## Text section
NATO’s Largesse: “Nuclear Sharing”

On November 10, a 5,290-ton Norwegian warship sank into one of the country’s inner fiords after colliding with a 62,557-ton tanker carrying almost 100 million liters of oil. CNN reported, “Now all that remains above the waterline is the frigate’s top, antennas and radar, leading local media to speculate how a ship designed for war failed to avoid a slow-moving, 62,557-ton tanker.”

Good question, and it will cost Norwegians an estimated $100 million to recover and repair its warship, but that’s minor compared to the damage that could be done by more military mistakes within its borders. In 1949, Norway joined NATO, and NATO nations have since enjoyed its “nuclear sharing” largesse, by which member nations without nuclear weapons of their own participate in nuclear force planning, train their armed forces to use nuclear weapons, and store nuclear weapons in their territories. United States Air Force (USAF) personnel guard the nuclear weapons “shared” with NATO nations, and the codes for deploying and firing them also remain under US control.

In October 2016, Norway voted against a UN nuclear disarmament resolution, saying that it “will not support proposals that would weaken NATO’s role as a defence alliance.” A month later, a Russian official warned that Norway, which shares a border with Russia, had become a nuclear target due to the deployment of 330 US Marines in its territory.

Exercise Trident Juncture prepares for Russian invasion of Scandinavia

Norway’s ill-fated frigate sank at the end of the war-games phase of Trident Juncture, NATO’s massive military exercise on Russia’s Scandinavian and Arctic borders. The first phase of Trident Juncture was deployment, from August to October. The second phase, war games, lasted from October 25 to November 7, and was based on the premise that Russia had invaded Scandinavia by ground, by air, and by sea. The third phase was a command post exercise to rehearse control of a real military operation from within Norway and Italy. The exercise included 50,000 participants from 31 NATO and partner countries, 250 aircraft, 65 naval vessels, and up to 10,000 tanks and other ground vehicles. Its “modular combined petroleum unit” provided 25,000 gallons of jet fuel and 5,000 gallons of diesel fuel.

## Provided data
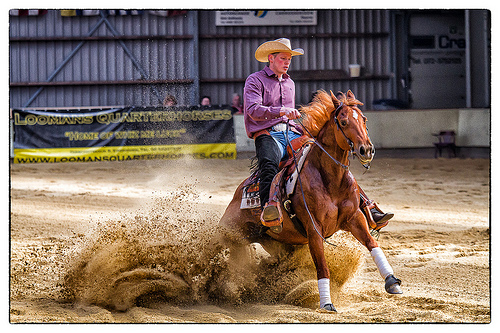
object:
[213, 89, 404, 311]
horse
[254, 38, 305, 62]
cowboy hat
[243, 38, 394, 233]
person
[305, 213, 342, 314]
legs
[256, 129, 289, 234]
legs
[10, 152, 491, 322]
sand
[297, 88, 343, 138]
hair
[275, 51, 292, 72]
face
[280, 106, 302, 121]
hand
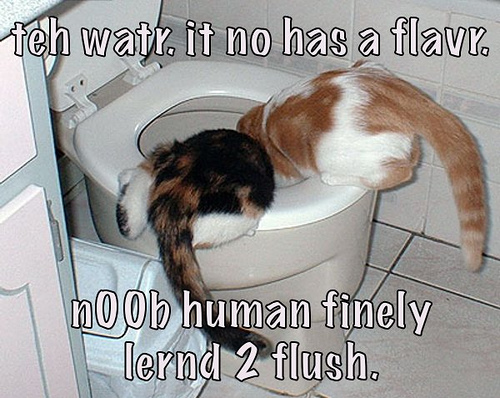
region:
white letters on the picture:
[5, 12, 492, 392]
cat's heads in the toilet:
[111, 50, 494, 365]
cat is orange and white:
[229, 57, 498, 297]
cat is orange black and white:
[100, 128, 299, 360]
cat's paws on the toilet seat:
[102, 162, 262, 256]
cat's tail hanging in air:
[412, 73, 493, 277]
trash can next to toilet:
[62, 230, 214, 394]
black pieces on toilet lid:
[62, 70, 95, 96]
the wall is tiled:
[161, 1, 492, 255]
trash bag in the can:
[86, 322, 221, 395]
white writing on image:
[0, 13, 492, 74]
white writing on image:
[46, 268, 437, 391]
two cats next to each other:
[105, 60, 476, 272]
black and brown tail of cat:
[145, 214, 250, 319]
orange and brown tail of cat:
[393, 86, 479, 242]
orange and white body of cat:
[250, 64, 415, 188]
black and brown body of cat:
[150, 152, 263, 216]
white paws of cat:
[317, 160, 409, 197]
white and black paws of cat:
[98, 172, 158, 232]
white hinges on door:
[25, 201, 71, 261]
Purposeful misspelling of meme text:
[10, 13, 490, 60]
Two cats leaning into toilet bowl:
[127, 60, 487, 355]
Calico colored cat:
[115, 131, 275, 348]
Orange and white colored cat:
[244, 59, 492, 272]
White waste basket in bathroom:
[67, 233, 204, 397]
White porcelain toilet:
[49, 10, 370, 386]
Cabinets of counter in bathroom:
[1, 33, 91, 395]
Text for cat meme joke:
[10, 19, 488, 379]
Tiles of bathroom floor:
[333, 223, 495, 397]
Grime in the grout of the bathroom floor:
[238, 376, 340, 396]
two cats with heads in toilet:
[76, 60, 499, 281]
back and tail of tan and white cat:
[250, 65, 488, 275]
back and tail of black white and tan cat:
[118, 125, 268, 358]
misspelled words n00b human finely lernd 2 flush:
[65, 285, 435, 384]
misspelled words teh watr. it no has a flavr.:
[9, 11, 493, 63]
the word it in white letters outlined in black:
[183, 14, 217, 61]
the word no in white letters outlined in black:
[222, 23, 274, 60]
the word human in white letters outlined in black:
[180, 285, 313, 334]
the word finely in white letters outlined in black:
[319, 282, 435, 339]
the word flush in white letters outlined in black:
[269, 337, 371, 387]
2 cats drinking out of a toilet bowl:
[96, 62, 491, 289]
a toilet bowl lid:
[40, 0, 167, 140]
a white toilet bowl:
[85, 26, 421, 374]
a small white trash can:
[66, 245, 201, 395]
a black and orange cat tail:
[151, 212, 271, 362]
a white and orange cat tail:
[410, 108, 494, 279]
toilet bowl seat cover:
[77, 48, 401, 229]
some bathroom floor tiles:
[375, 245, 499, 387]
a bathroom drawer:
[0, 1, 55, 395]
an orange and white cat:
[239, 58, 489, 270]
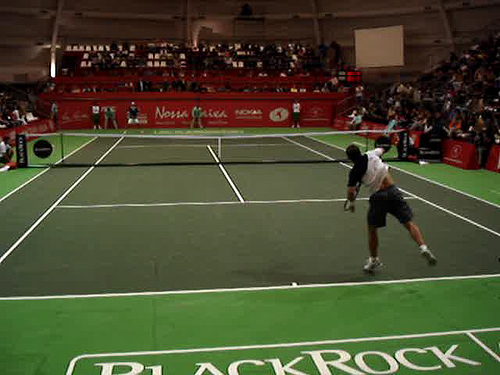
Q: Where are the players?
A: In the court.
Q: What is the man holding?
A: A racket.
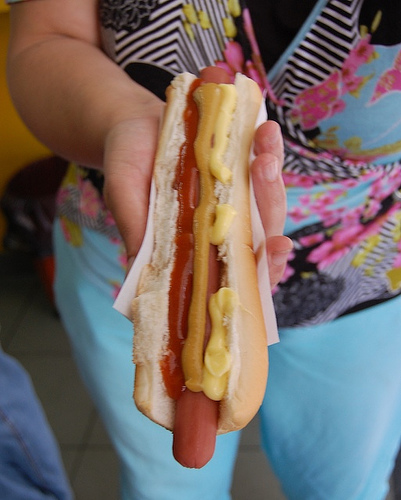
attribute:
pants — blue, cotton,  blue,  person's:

## Exercises to complete
1. Summarize the piece on NATO's nuclear sharing in two sentences.
2. Pull out every line of the entries that contains the word "back".

## Numbered answers
1. A Norwegian frigate sank in a fjord after colliding with an oil tanker at the end of the war-games phase of Trident Juncture, a NATO exercise based on the premise that Russia had invaded Scandinavia. Norway, a NATO member since 1949, takes part in "nuclear sharing," under which non-nuclear members store nuclear weapons on their territory while US personnel guard them and the US controls the firing codes.

2.
back and tail of tan and white cat:
back and tail of black white and tan cat:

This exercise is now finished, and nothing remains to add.